──────── KUTIPAN SUMBER ────────

Fitta : kalo boleh berandai atau berharap, apa harapan kamu yang
mungkin mengenai pendidikan?
Isma : ingin sekolah gratis tanpa ada biaya apapun, kan sekarang
gratis katanya tetapi yang lainnya masih harus beli dan prosesnya
sulit
Fitta : Tetapi paling tidak untuk biaya sudah digratiskan, namun
seperti seragam dan ongkos bisa coba menabung sedikit.
Fitta : Bagaimana caranya untuk mewujudkan harapan kamu?
Isma : iya betul saya ingin pemerintah benar-benar menggratiskan
sekolah jadi saya bisa bersekolah, dan sepulang sekolah saya bisa
memulung untuk membantu orang tua.
Fitta : Jika ada yang ingin membantu kamu lebih meilih dibantu dengan
uang, atau dibantu melanjutkan sekolah?
Isma : saya lebih baik disekolahkan.
Fitta : baik kalo begitu terima kasih atas waktunya ya, semoga harapan
kamu bisa terwujud.

────────

● **TUGAS**: Kutip tanpa perubahan bagian wawancara tentang harapan pendidikan, mulai dari "Isma : ingin" hingga "dibantu melanjutkan sekolah?", termasuk kata-kata penutup tersebut.

──────── DATA DITAMPILKAN ────────

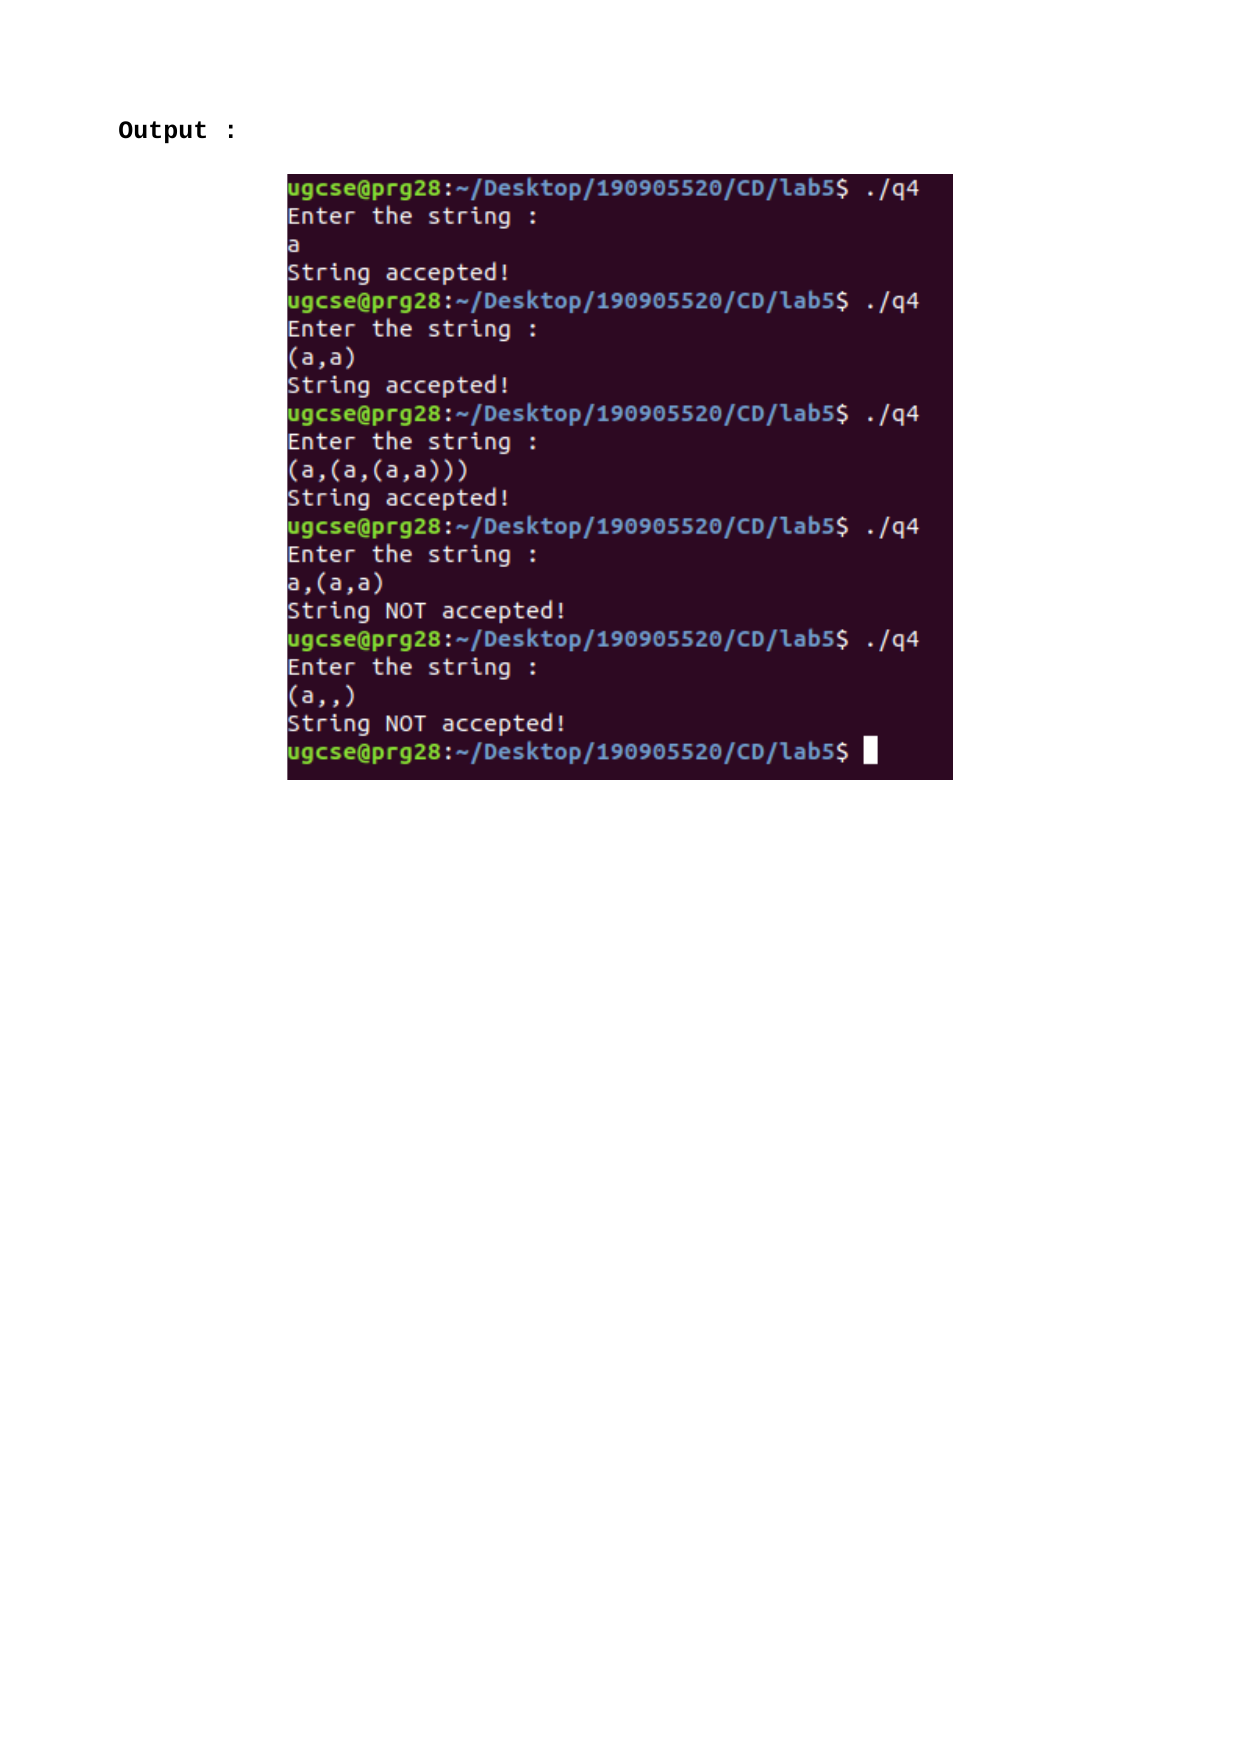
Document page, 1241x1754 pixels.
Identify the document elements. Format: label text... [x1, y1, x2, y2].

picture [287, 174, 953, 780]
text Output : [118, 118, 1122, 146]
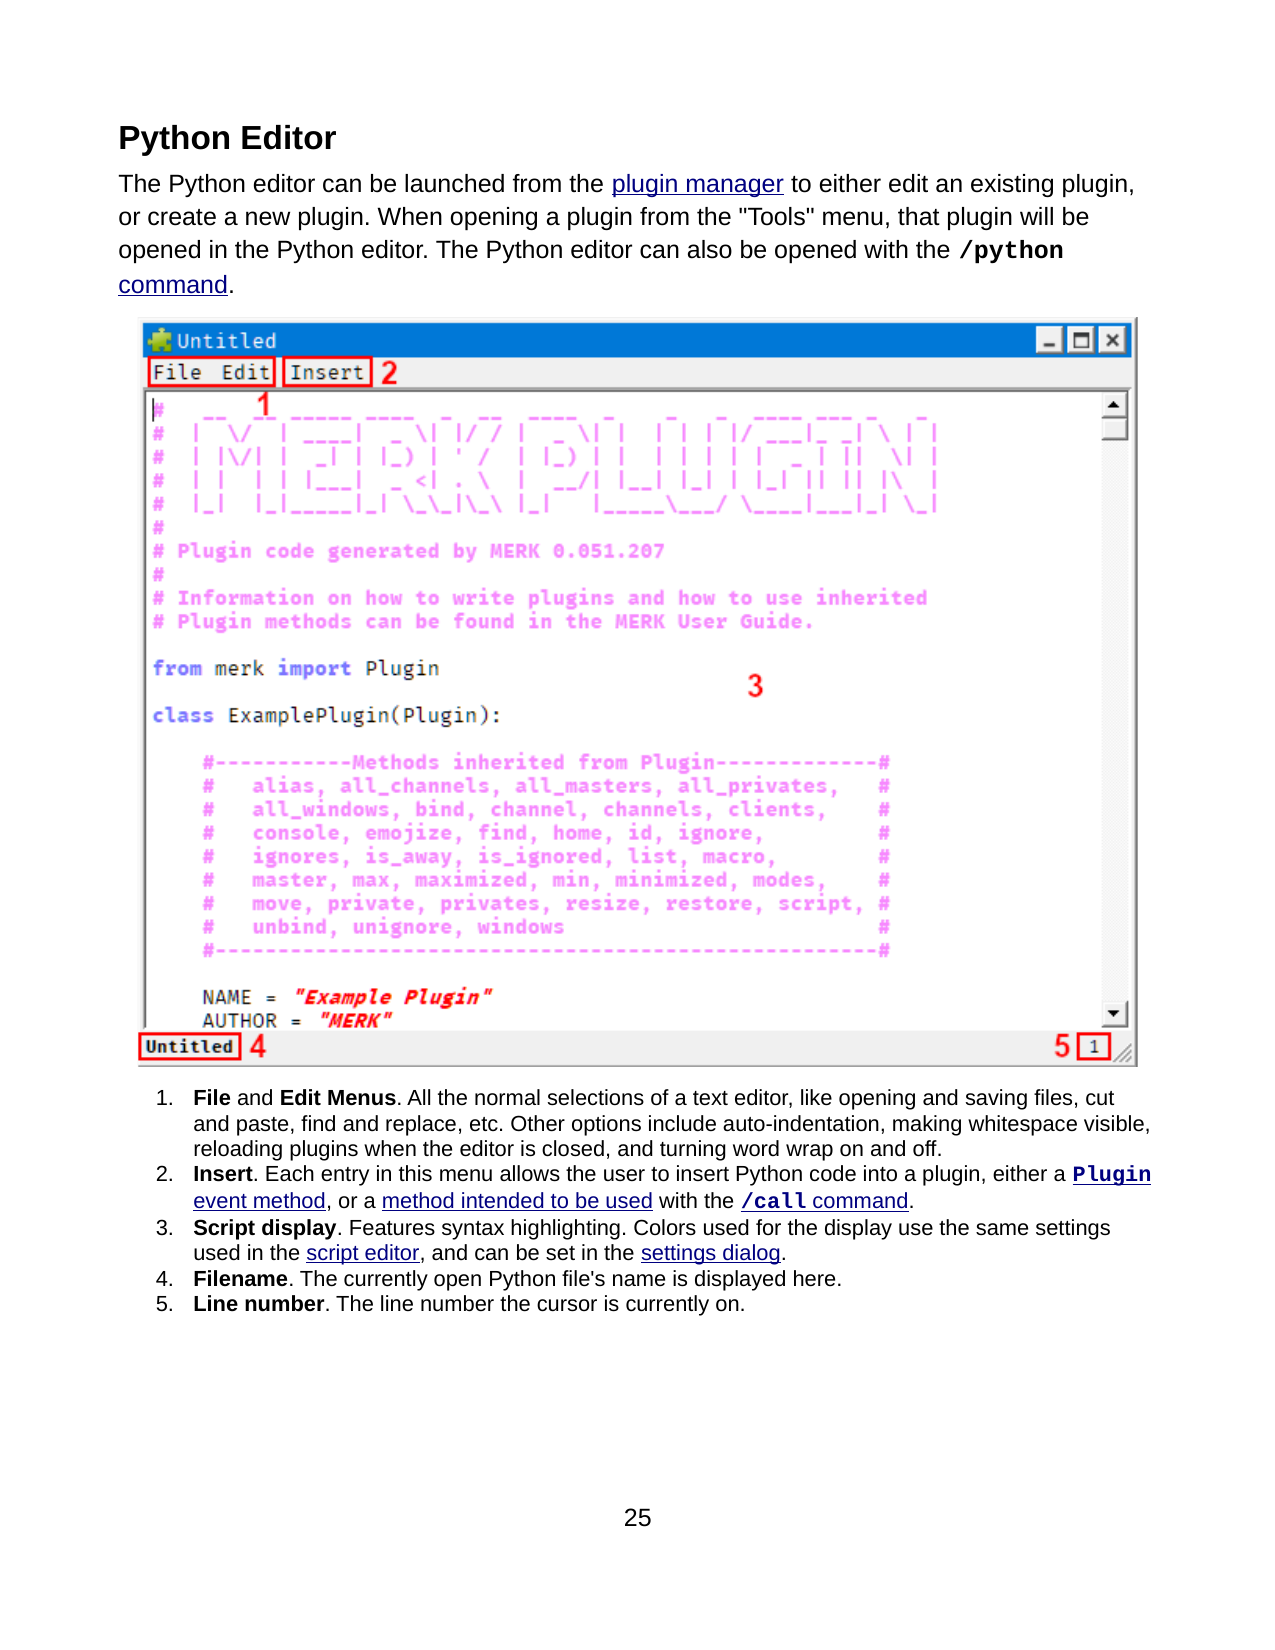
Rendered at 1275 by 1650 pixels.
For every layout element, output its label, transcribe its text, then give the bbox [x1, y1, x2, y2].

────────
──────── DATA DITAMPILKAN ────────

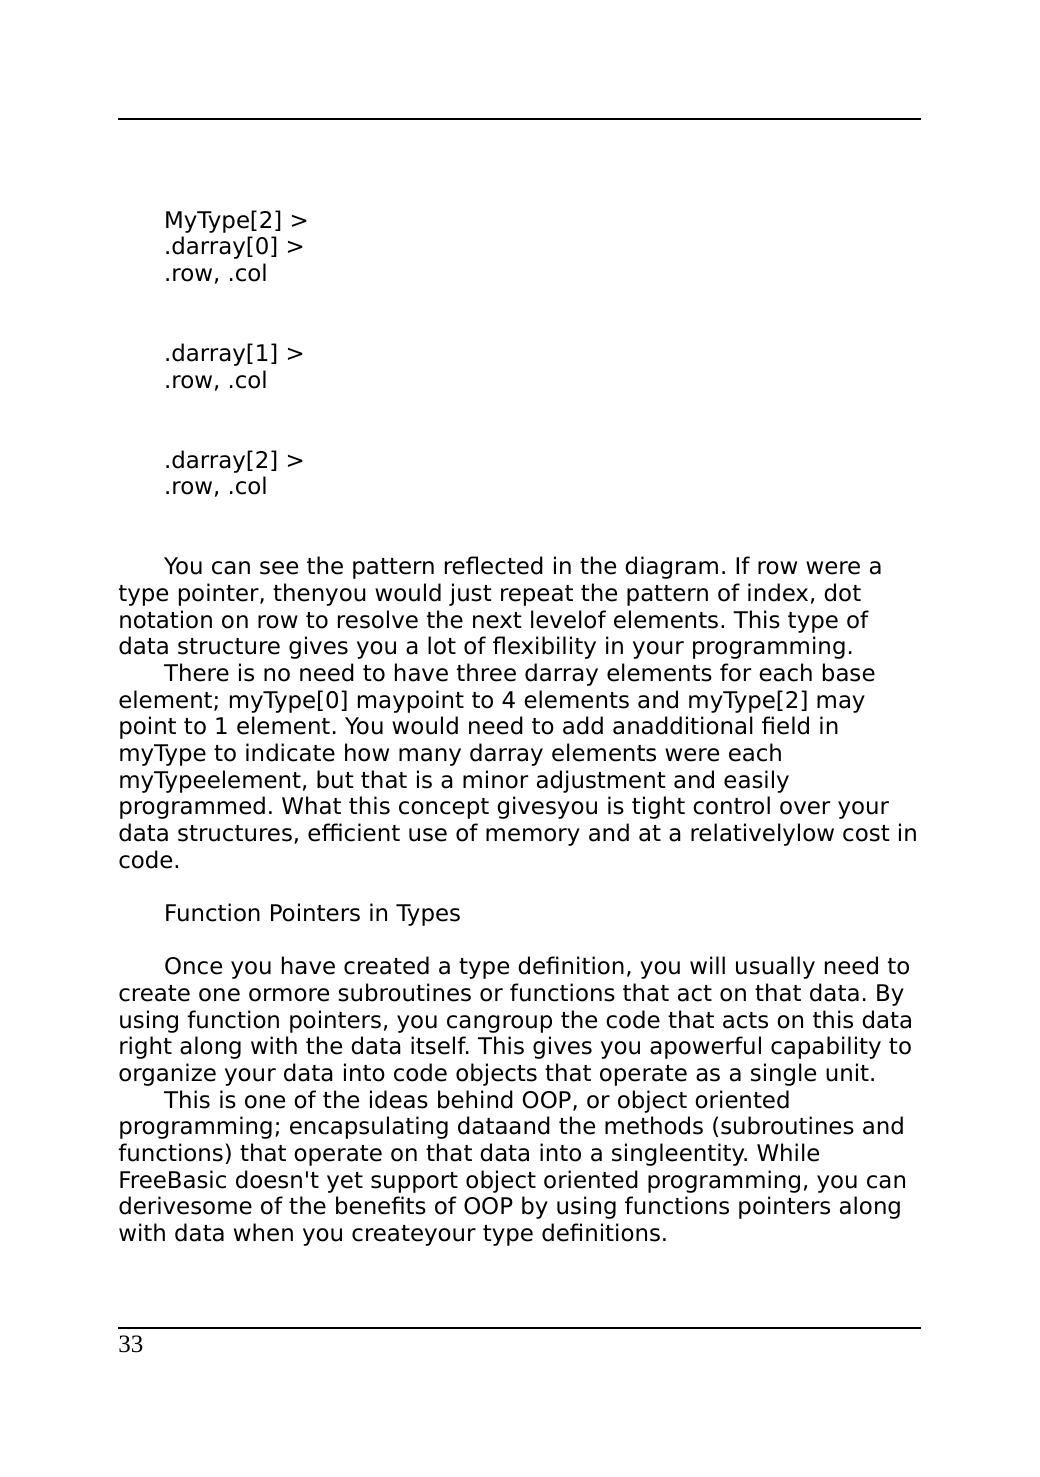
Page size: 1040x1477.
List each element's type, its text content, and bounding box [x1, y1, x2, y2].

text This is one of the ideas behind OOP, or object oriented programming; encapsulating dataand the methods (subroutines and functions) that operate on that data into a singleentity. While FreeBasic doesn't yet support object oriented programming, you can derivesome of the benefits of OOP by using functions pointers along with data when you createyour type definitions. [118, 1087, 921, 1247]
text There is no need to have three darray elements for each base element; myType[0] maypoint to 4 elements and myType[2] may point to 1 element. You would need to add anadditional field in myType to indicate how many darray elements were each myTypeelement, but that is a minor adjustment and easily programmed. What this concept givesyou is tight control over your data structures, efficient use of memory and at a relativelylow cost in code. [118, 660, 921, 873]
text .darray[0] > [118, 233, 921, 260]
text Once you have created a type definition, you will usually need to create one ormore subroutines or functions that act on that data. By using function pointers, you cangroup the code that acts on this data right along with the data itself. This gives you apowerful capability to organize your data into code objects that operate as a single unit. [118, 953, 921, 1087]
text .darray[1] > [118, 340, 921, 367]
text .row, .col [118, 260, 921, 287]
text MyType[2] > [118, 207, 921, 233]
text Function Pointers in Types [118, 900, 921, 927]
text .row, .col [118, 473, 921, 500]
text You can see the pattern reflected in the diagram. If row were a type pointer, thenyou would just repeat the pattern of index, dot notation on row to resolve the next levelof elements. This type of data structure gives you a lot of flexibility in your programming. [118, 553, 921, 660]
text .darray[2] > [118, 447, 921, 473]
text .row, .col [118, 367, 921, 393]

────────
──────── DATA DITAMPILKAN ────────

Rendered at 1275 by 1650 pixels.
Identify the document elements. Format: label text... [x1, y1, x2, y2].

────────

● **JAWABAN**:
Isma : ingin sekolah gratis tanpa ada biaya apapun, kan sekarang
gratis katanya tetapi yang lainnya masih harus beli dan prosesnya
sulit
Fitta : Tetapi paling tidak untuk biaya sudah digratiskan, namun
seperti seragam dan ongkos bisa coba menabung sedikit.
Fitta : Bagaimana caranya untuk mewujudkan harapan kamu?
Isma : iya betul saya ingin pemerintah benar-benar menggratiskan
sekolah jadi saya bisa bersekolah, dan sepulang sekolah saya bisa
memulung untuk membantu orang tua.
Fitta : Jika ada yang ingin membantu kamu lebih meilih dibantu dengan
uang, atau dibantu melanjutkan sekolah?